◆ **EXTRACT PROVIDED**:
Scientific classification
- Kingdom: Plantae
- Clade: Tracheophytes
- Clade: Angiosperms
- Clade: Monocots
- Order: Liliales
- Family: Liliaceae
- Subfamily: Lilioideae
- Tribe: Lilieae
- Genus: Erythronium
- Species: E. howellii
- Binomial name: Erythronium howellii S.Watson

= Erythronium howellii =

- Genus: Erythronium
- Species: howellii
- Authority: S.Watson
- Conservation status: G3

Species of flowering plant

Erythronium howellii, or Howell's fawn lily, is a flowering plant in the lily family Liliaceae. It is endemic to the Klamath Mountains of southwestern Oregon and northwestern California. Taxonomic authorities are divided on whether E. howellii is a distinct species from the morphologically similar E. citrinum.

== Description ==
Like other species in its genus, E. howellii is a geophyte, growing from an underground bulb. It sends up a single basal leaf in years when the plant does not flower and two basal leaves in flowering years. Leaves are lanceolate and green, mottled with brownish streaks. Plants bear 1–3 flowers and the end of a 10–25 cm long scape that emerges from between the basal leaves. The flowers are small, with six white tepals 20–45 mm in length that fade to pink as the flower ages, especially at the tips. Near the center of the flower, there is a broad yellow-orange spot. The stamens are white, held on thin filaments. Like E. citrinum, flowers of E. howellii have very short stigma lobes, in contrast to E. oreganum flowers that three have large, recurved stigma lobes.

The only morphological difference that distinguishes E. howellii from E. citrinum, another closely-related species endemic to the Siskiyous, is the shape of the tepal base. On E. citrinum, the tepals have bulges near the base, called auricles or appendages; the tepals of E. howellii are narrower and lack auricles.

◆ **WHAT YOU ARE ASKED TO DO**:
Repeat the passage of the Erythronium howellii text that begins with the words "Erythronium howellii, or" and stops after "similar E. citrinum.".

(Images with localized body landmarks)
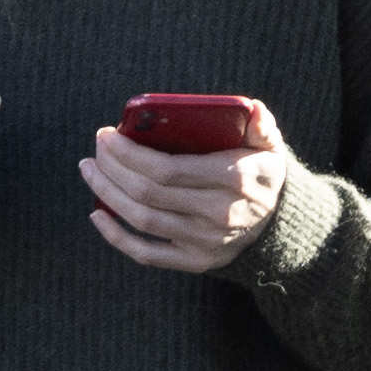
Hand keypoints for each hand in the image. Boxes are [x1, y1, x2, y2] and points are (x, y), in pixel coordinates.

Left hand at [82, 101, 293, 273]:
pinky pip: (147, 255)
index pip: (167, 169)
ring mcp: (206, 242)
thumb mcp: (269, 147)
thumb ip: (261, 126)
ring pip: (142, 220)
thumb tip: (253, 108)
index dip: (129, 153)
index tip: (107, 135)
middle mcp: (219, 214)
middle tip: (97, 148)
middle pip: (147, 192)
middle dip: (112, 167)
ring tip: (89, 169)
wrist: (280, 225)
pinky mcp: (196, 261)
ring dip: (106, 193)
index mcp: (234, 180)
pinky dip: (116, 236)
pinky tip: (97, 213)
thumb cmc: (262, 174)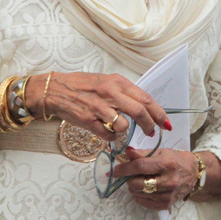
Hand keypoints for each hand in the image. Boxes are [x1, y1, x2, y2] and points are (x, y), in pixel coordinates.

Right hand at [40, 72, 169, 142]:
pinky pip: (107, 134)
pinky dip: (111, 137)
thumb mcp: (106, 82)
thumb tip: (143, 106)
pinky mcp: (88, 120)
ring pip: (123, 125)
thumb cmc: (82, 86)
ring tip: (120, 130)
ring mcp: (98, 107)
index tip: (165, 122)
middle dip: (149, 125)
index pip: (145, 98)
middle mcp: (110, 92)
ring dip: (125, 131)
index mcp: (117, 82)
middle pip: (139, 112)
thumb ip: (124, 92)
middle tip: (151, 132)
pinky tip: (106, 132)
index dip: (158, 112)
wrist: (55, 89)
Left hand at [114, 147, 200, 210]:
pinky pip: (145, 203)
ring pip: (140, 194)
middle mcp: (169, 181)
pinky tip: (144, 190)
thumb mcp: (161, 152)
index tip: (115, 170)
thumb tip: (125, 153)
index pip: (140, 167)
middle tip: (130, 175)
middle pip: (138, 184)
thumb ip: (142, 154)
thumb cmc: (176, 160)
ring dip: (134, 188)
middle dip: (129, 179)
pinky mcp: (167, 204)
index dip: (124, 169)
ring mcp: (168, 195)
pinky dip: (140, 196)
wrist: (194, 173)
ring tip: (140, 181)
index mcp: (167, 164)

◆ **SOLVED EXERCISE**:
Erythronium howellii, or Howell's fawn lily, is a flowering plant in the lily family Liliaceae. It is endemic to the Klamath Mountains of southwestern Oregon and northwestern California. Taxonomic authorities are divided on whether E. howellii is a distinct species from the morphologically similar E. citrinum.